_OBJECTIVE 1:_
Translate this sentence from the essay on consciousness and computation into Spanish: "Computation is built on logic."

## Begin SOURCE TEXT

Partly because of the unpredictable and annoying way my thought stream behaves, I instinctively rebel against the idea that the human mind can be accurately captured by computational algorithms. They are surprisingly similar - after the multiple branches, overrides, commits and collaborative push/pulls, the resulting computational web of thought resembles the complicated nature of consciousness. It would arguably create much more complex structures than any individual - or maybe collective - consciousness. But for me, what fundamentally makes my thinking exasperatingly different from just a complicated web is the in-comprehensible intention behind it. Computation is built on logic. Everything can be traced back and repeated through a concrete binary system; even the pseudo-random() function follows deterministic rules. But for me, consciousness is the complete helplessness of never finding a logical pattern or retraceable pattern in thinking. Did I just think about an elephant because it was social convention, personal trigger, or random occurrence? If I trace time back and return, will I again think of an elephant? Are these elephants one and the same?

For me, consciousness is being comfortable with the incomprehensibility of how consciousness behaves. And maybe rejoicing in it, or struggling to comprehend it well knowing it's impossible. So for me, the presentation of technology - VR devices, Artificial Intelligence, psychedelics - really can be as close and as far to the conscious human experience. The proximity of these devices to human consciousness is not just a matter of better user experience, but dependent on the realization that intention and effect is never really comprehensible when it comes to the human brain. Especially one that notices light beams through curtains at 2am.

## End SOURCE TEXT
## Begin DATASET EXCERPTS

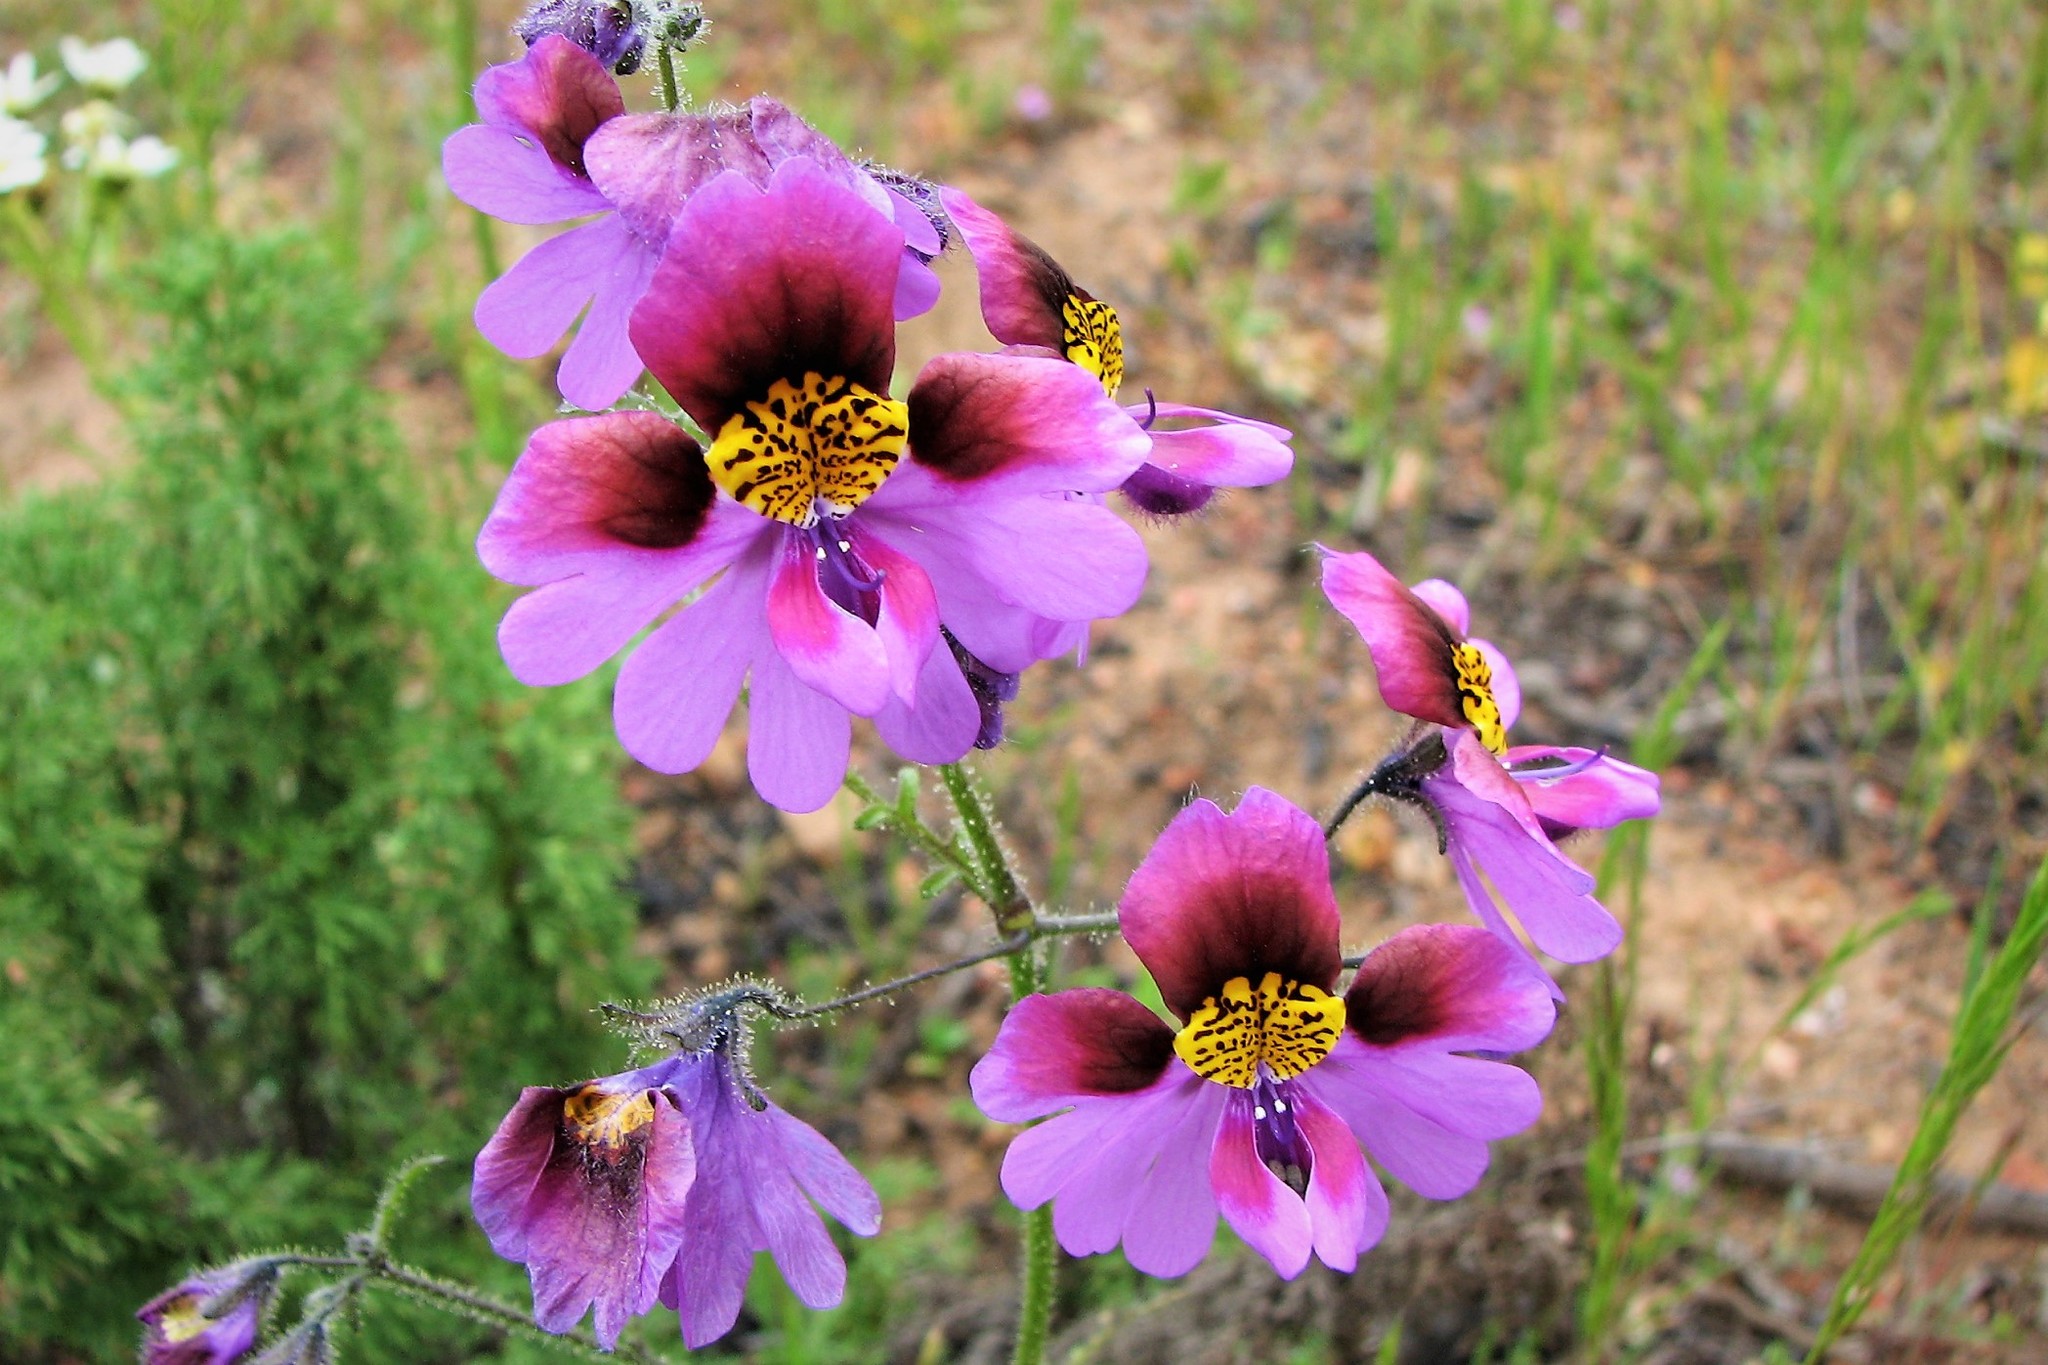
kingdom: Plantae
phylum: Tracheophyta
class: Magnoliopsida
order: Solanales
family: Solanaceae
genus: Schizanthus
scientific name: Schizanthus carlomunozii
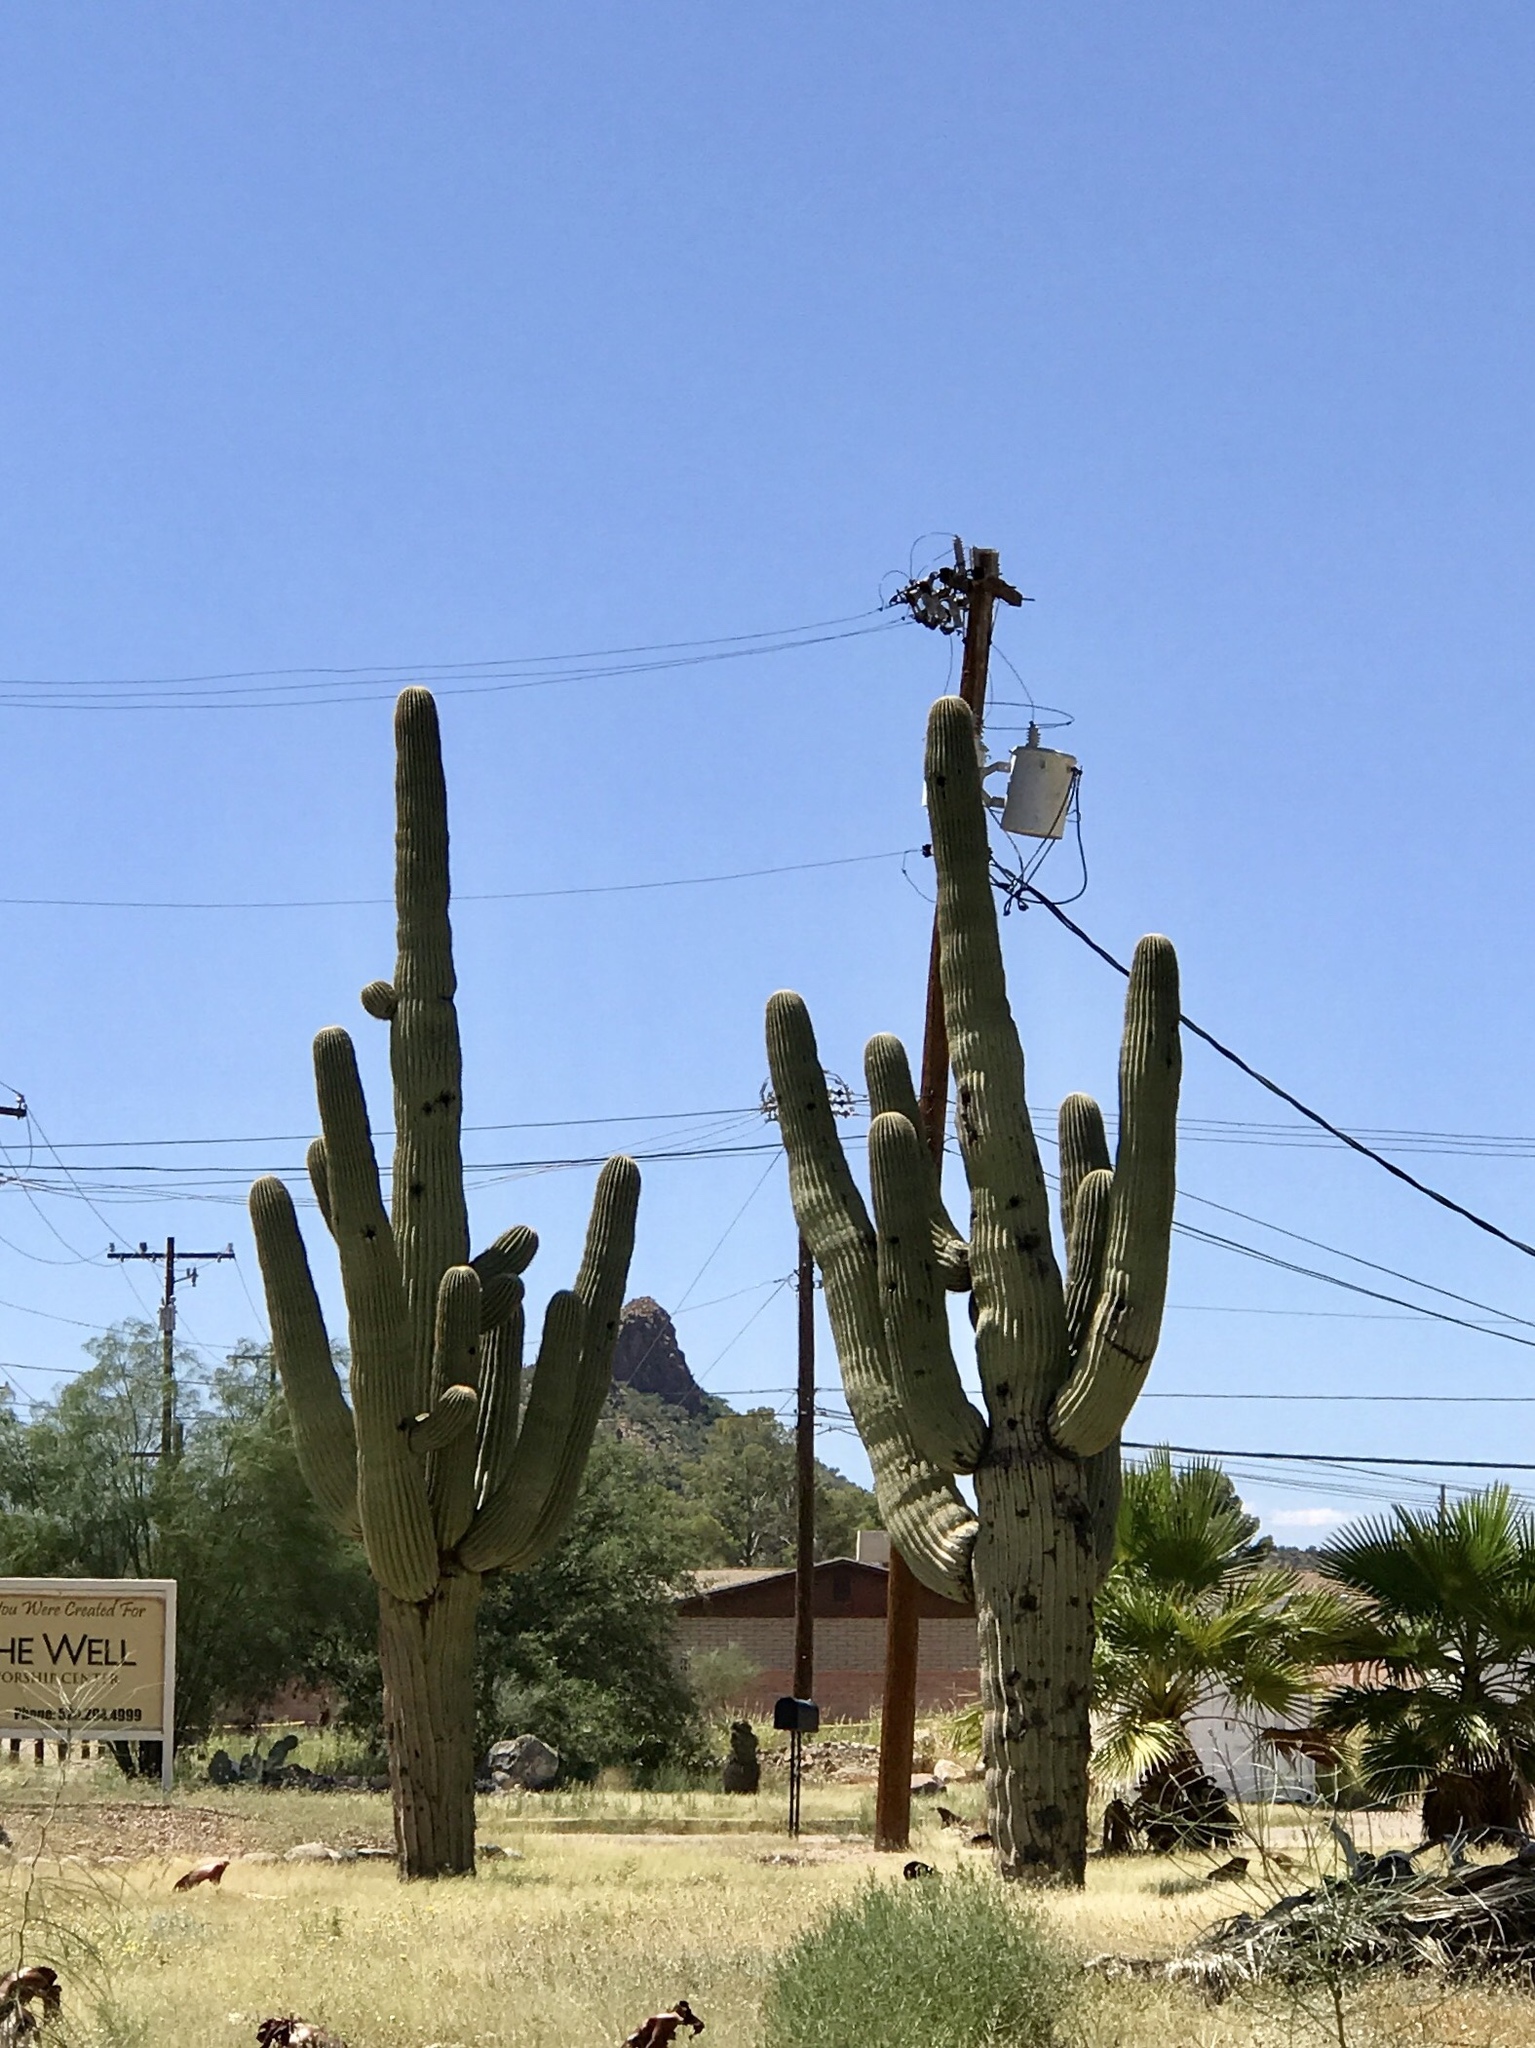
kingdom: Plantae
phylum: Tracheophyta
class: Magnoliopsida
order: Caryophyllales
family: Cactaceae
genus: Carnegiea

## End DATASET EXCERPTS

_OBJECTIVE 2:_
In the records, switch "family" to "plant family" throughout the stretch from the line containing "order: Solanales" through the end of the records. Change nothing else, give only those lines, and leave out the pictures.

_FINISHED ANSWER 1:_
La computación se basa en la lógica.

_FINISHED ANSWER 2:_
order: Solanales
plant family: Solanaceae
genus: Schizanthus
scientific name: Schizanthus carlomunozii
kingdom: Plantae
phylum: Tracheophyta
class: Magnoliopsida
order: Caryophyllales
plant family: Cactaceae
genus: Carnegiea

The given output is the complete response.